* Stored rows:
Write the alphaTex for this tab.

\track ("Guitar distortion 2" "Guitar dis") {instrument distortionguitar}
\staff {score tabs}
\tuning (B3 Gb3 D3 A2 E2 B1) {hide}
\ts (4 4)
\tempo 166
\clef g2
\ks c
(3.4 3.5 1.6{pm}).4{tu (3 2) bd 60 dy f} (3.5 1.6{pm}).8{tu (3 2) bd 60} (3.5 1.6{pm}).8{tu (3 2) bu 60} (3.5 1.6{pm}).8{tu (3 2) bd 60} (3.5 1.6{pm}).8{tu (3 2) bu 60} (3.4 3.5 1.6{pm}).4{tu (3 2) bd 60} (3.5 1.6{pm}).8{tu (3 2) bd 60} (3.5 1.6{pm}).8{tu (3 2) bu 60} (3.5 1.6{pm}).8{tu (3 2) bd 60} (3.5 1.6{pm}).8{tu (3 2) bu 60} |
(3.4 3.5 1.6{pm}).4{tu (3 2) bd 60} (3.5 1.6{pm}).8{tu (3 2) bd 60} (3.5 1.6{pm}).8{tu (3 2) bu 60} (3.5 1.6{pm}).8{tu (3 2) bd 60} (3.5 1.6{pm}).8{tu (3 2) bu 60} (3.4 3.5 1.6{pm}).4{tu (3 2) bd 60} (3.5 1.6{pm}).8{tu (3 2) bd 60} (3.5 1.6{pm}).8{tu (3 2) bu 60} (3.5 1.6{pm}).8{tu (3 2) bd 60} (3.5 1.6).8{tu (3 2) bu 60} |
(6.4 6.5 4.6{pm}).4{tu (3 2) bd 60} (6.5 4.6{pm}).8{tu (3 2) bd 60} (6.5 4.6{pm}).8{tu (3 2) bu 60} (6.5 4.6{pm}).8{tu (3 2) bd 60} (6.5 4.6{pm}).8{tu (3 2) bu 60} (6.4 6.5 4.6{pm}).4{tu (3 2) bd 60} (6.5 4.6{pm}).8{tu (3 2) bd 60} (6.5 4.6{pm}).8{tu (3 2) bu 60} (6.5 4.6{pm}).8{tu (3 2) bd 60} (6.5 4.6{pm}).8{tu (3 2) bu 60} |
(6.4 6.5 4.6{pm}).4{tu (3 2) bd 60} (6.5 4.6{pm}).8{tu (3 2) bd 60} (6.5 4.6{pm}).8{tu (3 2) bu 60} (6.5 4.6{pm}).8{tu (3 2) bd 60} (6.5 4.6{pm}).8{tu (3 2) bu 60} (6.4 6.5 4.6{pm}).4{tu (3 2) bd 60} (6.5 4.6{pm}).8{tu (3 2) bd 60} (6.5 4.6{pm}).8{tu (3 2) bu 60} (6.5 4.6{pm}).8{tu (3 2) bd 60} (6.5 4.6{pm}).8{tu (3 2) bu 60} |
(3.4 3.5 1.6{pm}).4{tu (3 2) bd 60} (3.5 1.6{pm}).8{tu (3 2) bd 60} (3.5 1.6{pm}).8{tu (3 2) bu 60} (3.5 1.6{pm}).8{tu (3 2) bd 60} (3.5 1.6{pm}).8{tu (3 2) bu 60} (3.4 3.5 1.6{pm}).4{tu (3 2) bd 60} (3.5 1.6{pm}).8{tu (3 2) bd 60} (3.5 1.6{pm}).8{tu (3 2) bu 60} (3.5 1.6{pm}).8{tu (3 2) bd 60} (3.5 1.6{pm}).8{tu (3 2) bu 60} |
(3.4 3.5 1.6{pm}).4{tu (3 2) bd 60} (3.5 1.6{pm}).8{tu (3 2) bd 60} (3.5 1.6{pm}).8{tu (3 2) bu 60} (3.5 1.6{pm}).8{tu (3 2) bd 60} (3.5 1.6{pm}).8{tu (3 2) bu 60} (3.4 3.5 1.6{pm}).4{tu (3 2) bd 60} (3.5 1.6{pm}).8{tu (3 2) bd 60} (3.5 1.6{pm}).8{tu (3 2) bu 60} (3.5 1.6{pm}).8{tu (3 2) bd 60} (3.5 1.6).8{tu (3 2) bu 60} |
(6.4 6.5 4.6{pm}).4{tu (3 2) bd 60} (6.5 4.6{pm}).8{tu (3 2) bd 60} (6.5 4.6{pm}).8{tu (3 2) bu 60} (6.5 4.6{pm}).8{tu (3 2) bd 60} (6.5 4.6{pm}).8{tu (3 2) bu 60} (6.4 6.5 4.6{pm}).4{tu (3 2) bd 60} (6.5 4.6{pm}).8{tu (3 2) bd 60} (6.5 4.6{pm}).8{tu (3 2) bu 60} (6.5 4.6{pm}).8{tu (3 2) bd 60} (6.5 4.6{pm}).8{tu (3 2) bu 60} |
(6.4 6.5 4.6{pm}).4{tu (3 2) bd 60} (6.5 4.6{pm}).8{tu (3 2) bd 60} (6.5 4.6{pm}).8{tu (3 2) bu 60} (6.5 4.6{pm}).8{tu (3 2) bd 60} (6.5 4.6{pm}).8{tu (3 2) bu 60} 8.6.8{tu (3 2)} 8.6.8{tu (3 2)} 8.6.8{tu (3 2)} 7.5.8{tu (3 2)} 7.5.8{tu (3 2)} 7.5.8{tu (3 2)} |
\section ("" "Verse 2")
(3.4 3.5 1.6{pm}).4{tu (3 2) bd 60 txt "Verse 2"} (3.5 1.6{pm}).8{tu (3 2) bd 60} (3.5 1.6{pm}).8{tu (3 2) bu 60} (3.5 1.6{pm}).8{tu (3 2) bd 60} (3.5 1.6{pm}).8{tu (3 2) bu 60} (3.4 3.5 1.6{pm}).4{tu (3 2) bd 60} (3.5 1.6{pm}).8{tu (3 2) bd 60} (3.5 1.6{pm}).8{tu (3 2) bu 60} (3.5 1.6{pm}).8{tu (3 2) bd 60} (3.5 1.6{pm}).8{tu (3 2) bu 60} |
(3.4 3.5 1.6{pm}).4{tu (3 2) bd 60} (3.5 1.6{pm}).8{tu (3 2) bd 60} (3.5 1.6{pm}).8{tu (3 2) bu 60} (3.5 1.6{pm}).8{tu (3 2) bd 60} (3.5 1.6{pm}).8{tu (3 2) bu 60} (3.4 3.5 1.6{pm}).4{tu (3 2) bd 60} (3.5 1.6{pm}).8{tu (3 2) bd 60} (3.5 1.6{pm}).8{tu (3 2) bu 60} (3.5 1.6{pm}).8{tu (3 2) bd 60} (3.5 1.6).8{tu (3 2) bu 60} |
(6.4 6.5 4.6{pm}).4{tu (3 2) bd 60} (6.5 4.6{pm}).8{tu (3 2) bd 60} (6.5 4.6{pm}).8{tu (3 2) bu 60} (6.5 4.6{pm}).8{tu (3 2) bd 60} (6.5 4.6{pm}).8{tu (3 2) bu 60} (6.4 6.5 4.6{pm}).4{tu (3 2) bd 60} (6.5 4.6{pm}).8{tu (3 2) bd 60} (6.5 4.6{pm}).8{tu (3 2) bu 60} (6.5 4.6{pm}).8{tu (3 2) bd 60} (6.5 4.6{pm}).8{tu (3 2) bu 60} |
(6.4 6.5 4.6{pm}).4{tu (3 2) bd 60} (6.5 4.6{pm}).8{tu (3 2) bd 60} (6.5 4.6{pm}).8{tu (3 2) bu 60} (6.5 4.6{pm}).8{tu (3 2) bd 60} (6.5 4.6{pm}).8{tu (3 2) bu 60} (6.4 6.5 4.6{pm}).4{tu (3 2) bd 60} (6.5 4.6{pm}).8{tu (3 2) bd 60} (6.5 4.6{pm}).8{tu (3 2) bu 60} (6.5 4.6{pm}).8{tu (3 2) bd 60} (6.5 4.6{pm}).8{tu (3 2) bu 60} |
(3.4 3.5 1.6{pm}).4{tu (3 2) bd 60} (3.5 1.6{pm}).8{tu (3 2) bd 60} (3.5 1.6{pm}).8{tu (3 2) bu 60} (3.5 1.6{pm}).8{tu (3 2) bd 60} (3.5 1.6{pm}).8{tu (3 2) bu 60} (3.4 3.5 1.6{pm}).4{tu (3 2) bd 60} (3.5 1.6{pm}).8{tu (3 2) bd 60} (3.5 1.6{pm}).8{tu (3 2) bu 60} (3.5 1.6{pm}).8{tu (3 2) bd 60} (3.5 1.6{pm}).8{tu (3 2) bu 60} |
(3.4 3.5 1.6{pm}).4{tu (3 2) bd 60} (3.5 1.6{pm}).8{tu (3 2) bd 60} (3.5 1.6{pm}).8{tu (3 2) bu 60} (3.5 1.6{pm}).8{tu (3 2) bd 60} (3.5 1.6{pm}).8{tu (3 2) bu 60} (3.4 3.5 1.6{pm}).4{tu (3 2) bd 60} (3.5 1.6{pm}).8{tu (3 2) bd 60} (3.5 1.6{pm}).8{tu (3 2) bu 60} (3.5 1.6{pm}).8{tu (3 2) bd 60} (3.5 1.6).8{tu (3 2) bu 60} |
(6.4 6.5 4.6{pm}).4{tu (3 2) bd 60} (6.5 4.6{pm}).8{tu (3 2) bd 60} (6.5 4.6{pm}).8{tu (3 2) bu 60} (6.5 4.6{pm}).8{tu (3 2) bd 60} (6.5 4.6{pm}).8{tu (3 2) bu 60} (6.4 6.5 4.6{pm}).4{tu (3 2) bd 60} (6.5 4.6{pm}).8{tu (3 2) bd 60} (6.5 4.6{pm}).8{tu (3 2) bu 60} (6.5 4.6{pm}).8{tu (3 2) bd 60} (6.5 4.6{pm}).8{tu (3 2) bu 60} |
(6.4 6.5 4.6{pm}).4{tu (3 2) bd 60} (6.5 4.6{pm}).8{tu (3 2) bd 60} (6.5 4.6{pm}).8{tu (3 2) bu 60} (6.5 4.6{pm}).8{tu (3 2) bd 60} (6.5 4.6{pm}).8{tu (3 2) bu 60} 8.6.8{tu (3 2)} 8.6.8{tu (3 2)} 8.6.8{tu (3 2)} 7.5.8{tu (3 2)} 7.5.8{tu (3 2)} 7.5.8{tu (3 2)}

* Short exercise: Show each line of the data above that contains the string "Verse".

* Exercise output:
\section ("" "Verse 2")
(3.4 3.5 1.6{pm}).4{tu (3 2) bd 60 txt "Verse 2"} (3.5 1.6{pm}).8{tu (3 2) bd 60} (3.5 1.6{pm}).8{tu (3 2) bu 60} (3.5 1.6{pm}).8{tu (3 2) bd 60} (3.5 1.6{pm}).8{tu (3 2) bu 60} (3.4 3.5 1.6{pm}).4{tu (3 2) bd 60} (3.5 1.6{pm}).8{tu (3 2) bd 60} (3.5 1.6{pm}).8{tu (3 2) bu 60} (3.5 1.6{pm}).8{tu (3 2) bd 60} (3.5 1.6{pm}).8{tu (3 2) bu 60} |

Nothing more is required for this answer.